(TASK) Since only part of the records is wanted, repeat exactly the lines from the one containing "Deutschland" through the last line, both included.

(RECORDS FOR THE TASK)

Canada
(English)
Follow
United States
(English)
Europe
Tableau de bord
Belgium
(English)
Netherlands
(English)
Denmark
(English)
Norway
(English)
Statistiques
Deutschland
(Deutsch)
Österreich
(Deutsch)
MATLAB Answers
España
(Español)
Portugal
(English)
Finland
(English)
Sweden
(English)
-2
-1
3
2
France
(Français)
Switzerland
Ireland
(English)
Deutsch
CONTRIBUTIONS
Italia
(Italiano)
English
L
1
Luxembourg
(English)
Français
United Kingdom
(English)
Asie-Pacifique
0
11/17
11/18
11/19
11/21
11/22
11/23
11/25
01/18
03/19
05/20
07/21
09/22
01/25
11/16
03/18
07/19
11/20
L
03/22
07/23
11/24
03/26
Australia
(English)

(ANSWER TO THIS TASK)
Deutschland
(Deutsch)
Österreich
(Deutsch)
MATLAB Answers
España
(Español)
Portugal
(English)
Finland
(English)
Sweden
(English)
-2
-1
3
2
France
(Français)
Switzerland
Ireland
(English)
Deutsch
CONTRIBUTIONS
Italia
(Italiano)
English
L
1
Luxembourg
(English)
Français
United Kingdom
(English)
Asie-Pacifique
0
11/17
11/18
11/19
11/21
11/22
11/23
11/25
01/18
03/19
05/20
07/21
09/22
01/25
11/16
03/18
07/19
11/20
L
03/22
07/23
11/24
03/26
Australia
(English)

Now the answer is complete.